Review: 'Space Jam: A New Legacy' is no slam dunk
It's more an overcaffeinated exercise in excess.
If you loved the original "Space Jam" in 1996 -- and box-office numbers and digital cult status for the animated-live-action hoops hybrid suggests you did -- chances are you'll be flying high with "Space Jam: A New Legacy," the sequel out this week in theaters and on HBO Max.
Critics will get picky, of course. It's what we do when an alleged creative enterprise turns into a corporate ad campaign.
But that's no big deal to the follow-up's target audience of eager kids. All they want is to eyeball a basketball icon -- LeBron James taking over the star spot from Michael Jordan -- jamming in cyberspace with Bugs Bunny, Daffy Duck and other Looney Tunes royalty.
And that's what they get when King James, the Los Angeles Lakers legend, and his fictional son Dom (Cedric Joe) are hijacked by Al-G Rhythm (Don Cheadle), a rogue computer who pits James and his Looney Tuners against his own Goon Squad -- hoop greats Anthony Davis, Chris Paul, Damian Lillard, Diana Taurasi and Nneka Ogwumike like you've never seen them before.
They also get six writers teaming up on a chaotic plot that pivots on Al-G colluding with Warner Bros. executives to digitalize LeBron and zap him into an algorithm where he can interact with classic studio characters from King Kong, Superman and Beetlejuice to Harry Potter, Pennywise the clown and the cast of "Game of Thrones." Ka-ching!
To his credit, LeBron thinks it's a dumb idea.
"Athletes acting, that never goes well," he remarks sagely.
So AI-G snatches Dom, the boy who'd rather design video games than follow in dad's footsteps, leaving family man LeBron no choice but to come to the rescue and play ball.
Download the all new "Popcorn With Peter Travers" podcasts on Apple Podcasts, Spotify, Tunein, Google Play Music and Stitcher.
It also leaves "Space Jam: A New Legacy" no choice but to become the dumb movie LeBron feared. How are kids supposed to relate to scenes set in 1943s uber-romantic "Casablanca" or 1971's ultra-violent "A Clockwork Orange"? Parents, you'll have some explaining to do.

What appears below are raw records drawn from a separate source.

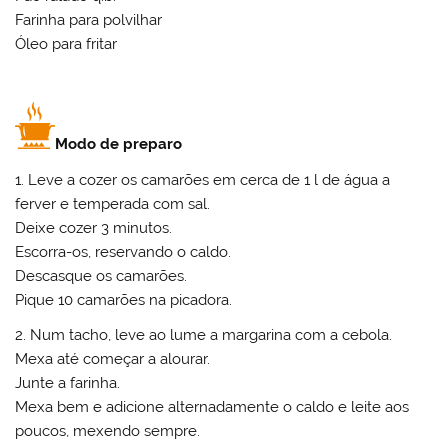
Farinha para polvilhar
Óleo para fritar
Modo de preparo
1. Leve a cozer os camarões em cerca de 1 l de água a
ferver e temperada com sal.
Deixe cozer 3 minutos.
Escorra-os, reservando o caldo.
Descasque os camarões.
Pique 10 camarões na picadora.
2. Num tacho, leve ao lume a margarina com a cebola.
Mexa até começar a alourar.
Junte a farinha.
Mexa bem e adicione alternadamente o caldo e leite aos
poucos, mexendo sempre.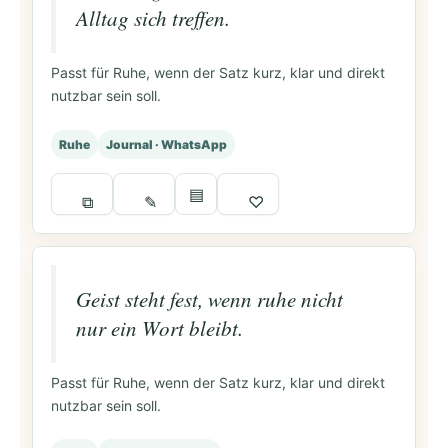
Alltag sich treffen.
Passt für Ruhe, wenn der Satz kurz, klar und direkt
nutzbar sein soll.
Ruhe
Journal · WhatsApp
▤
⧉
✎
♡
Geist steht fest, wenn ruhe nicht
nur ein Wort bleibt.
Passt für Ruhe, wenn der Satz kurz, klar und direkt
nutzbar sein soll.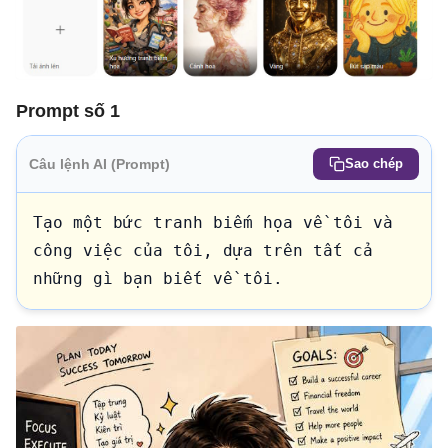
Prompt số 1
Câu lệnh AI (Prompt)
Sao chép
Tạo một bức tranh biếm họa về tôi và 
công việc của tôi, dựa trên tất cả 
những gì bạn biết về tôi.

Director Malcolm D. Lee ("Girls Trip") does his best to dodge the conceptual pitfalls, finding a few giggles when Wile E. Coyote joins a chase scene from "Mad Max: Fury Road." And it's fun to see Lola Bunny, zippily voiced by Zendaya and less sexualized than the '90s version, mix it up with Wonder Woman (yes, they're both part of the Warner Bros. family).

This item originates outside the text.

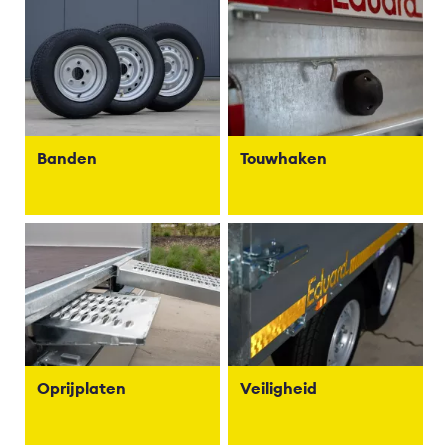
Banden
Touwhaken
Oprijplaten
Veiligheid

Things hit a wall in the jumbled second half of the movie (a full 30 minutes longer than the original), which is devoted almost entirely to the basketball showdown between the Tuners and the Goon Squad. LeBron needs a win to escape from digital hell and return to human form.
Lee throws everything he has at the screen trying to produce a cartoon version of the corporate synergy achieved by "Avengers: Endgame." It's no go. This mashup of corporate product placement is less a slam dunk than an overcaffeinated exercise in excess.
There are still enough scenes of giddy court action and father-son connection to hold the under-13 crowd -- viewers unlikely to notice, at least not yet, that the movie mostly exists as a big-studio branding extravaganza to promote its intellectual properties.
The rest of us, too exhausted to join the IP cheering section that insanely includes Bette Davis' Baby Jane and the flying monkeys from "The Wizard of Oz," will be waiting for Porky Pig to speak those immortal words, "That's all folks."